Denn in den folgenden Monat fällt die Betrugstat, die ihm zur Last gelegt wird. Er war zwar schon nach einer Woche aus dem Krankenhaus entlassen worden. Daraus allein folgt jedoch entgegen der Meinung des Landgerichts nicht, daß er dann bei vollen geistigen und seelischen Kräften war. Im Urteil verlautet über etwaige Nachwirkungen des schweren Zusammenbruchs so wenig wie darüber, ob der Angeklagte vor seiner Einlieferung ins Krankenhaus etwa infolge eines Präckomas an Bewußtseinsstörungen litt. Daß er seine Unterschleife durch Falschbuchungen und auf andere geschickte Art verschleierte, entkräftet nicht die ärztliche Ansicht, seine Einsichtsfähigkeit sei „streckenweise“ ausgeschlossen gewesen, und schließt es nicht aus, daß sein Hemmungsvermögen im Sinne des § 51 StGB beeinträchtigt war; der Sachverständige hielt nach der Wiedergabe seines Gutachtens im Urteil das ebenfalls zwar nicht ausdrücklich, aber inhaltlich für möglich. Mit Recht beanstandet die Revision ferner, daß die Strafkammer die Fragen nach dem Vorliegen der Voraussetzungen des § 51 Abs. 1 und des § 51 Abs. 2 StGB einheitlich beurteilt hat. Gründe, die gegen den Ausschluß der Zurechnungsfähigkeit sprechen, sind nicht stets gleich stichhaltig gegen die Annahme erheblicher Verantwortungsminderung. Gerade ob Psychosen in dem einen oder anderen Sinne bedeutsam sind, ist nicht einfach zu beantworten, insbesondere bei einem verwickelten Krankheitsbild wie hier. Wollte die Strafkammer das Gutachten des Sachverständigen, anscheinend eines Facharztes für innere Krankheiten, nicht gelten lassen, so mußte sie bessere Sachkunde nachweisen, mangels dessen aber sich der Hilfe eines Psychiaters bedienen. Das wird sie nachholen müssen. Daneben wird sich die Vernehmung des bisherigen Gutachters, gegebenenfalls als sachverständigen Zeugen empfehlen.

II. Es bestehen auch sachlichrechtliche Bedenken gegen das Urteil.

1. Der Angeklagte verwahrte Geld, das er für das Volksbildungswerk bar vereinnahmte, in der Brieftasche mit dem seinen vermischt und bestritt aus dem Gesamtbestand eigene Bedürfnisse wie solche des Volksbildungswerkes. Das Landgericht hat die Eigenentnahmen als eine (in Tateinheit mit Untreue begangene) fortgesetzte schwere Unterschlagung angesehen. Falls es dabei, wie der Urteilszusammenhang vermuten läßt, angenommen haben sollte, das Volksbildungswerk sei allein Eigentümer des Geldes gewesen, wäre § 948 BGB übersehen. Der Angeklagte konnte nur Miteigentum des Volksbildungswerks unterschlagen haben (vgl.

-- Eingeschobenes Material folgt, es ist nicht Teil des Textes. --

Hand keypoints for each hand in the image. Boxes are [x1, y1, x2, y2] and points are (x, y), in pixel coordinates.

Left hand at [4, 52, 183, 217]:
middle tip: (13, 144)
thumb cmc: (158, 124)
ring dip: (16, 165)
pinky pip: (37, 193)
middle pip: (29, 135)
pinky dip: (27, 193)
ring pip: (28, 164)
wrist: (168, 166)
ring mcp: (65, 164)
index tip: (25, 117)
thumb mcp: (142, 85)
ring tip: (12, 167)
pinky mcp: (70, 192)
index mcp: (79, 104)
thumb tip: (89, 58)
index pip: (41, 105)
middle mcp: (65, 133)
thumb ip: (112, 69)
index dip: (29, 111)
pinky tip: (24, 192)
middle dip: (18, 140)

BGH NJW 1958, 1534 Nr. 3).

2. Mehrere Schecks, die zur Bezahlung von Vorlesungshonoraren bestimmt waren, löste der Beschwerdeführer aus dem Bankkonto des Volksbildungswerkes ein und behielt entsprechend vorgefaßter Absicht den Großteil des Geldes für sich. In solchen Fällen ist allein der Tatbestand der Untreue, nicht auch der Unterschlagung verwirklicht (BGHSt 14, 38, 46 f.; BGH GA 1955, 271; vgl. BGHSt 16, 280). Gleiches galt, soweit der Angeklagte Bargeld des Volksbildungswerks mit dem seinen schon in der Absicht vermischt haben sollte, es sich zuzueignen.

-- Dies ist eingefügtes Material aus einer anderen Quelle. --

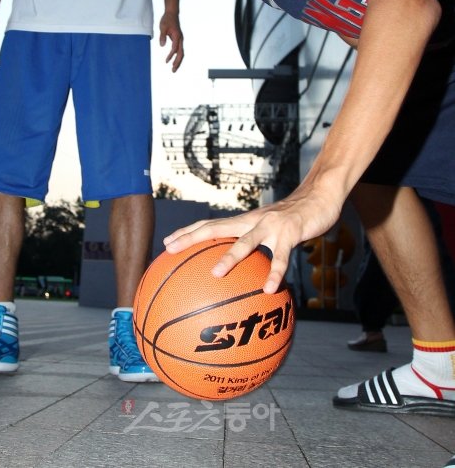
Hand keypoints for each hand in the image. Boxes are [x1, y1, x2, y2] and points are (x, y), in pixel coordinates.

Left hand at [159, 12, 183, 71]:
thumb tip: (161, 46)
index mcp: (177, 36)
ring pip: (181, 53)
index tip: (166, 61)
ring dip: (178, 61)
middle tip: (173, 71)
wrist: (172, 13)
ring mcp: (180, 40)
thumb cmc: (167, 20)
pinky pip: (179, 50)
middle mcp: (180, 39)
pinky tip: (173, 61)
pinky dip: (177, 56)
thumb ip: (162, 36)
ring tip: (173, 69)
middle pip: (181, 53)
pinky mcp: (178, 40)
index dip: (171, 55)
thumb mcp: (162, 27)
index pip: (175, 49)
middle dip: (177, 63)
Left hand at [164, 184, 343, 292]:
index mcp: (245, 221)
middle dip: (191, 237)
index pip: (210, 225)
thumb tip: (242, 271)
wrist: (320, 197)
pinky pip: (281, 257)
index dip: (188, 232)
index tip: (167, 243)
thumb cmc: (295, 218)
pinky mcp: (290, 233)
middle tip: (169, 248)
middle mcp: (252, 220)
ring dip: (230, 257)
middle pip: (216, 228)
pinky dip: (274, 273)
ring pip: (246, 242)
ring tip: (216, 274)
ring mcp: (271, 225)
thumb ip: (257, 245)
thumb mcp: (271, 230)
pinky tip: (269, 290)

3. Die Strafkammer wird prüfen müssen, ob entgegen ihrer bisherigen Annahme nicht erst die Aneignung zum Verbrauch, sondern bereits die Vermischung fremden Geldes mit eigenem wegen der damit verbundenen Veränderung und Verdunkelung der Eigentumsverhältnisse den Tatbestand der Untreue erfüllt.

4. Zum Betrug bedarf es der Klarstellung, durch welche Zusicherung der Geldgeber sich zur Hergabe des Darlehens bestimmen ließ. Bisher ist dem Urteil nicht sicher zu entnehmen, was der Beschwerdeführer vorspiegelte: ob er selbst oder ob das Volksbildungswerk auf Grund bestimmter Tatsachen zu bestimmtem Zeitpunkt das Darlehen wieder zurückzahlen können.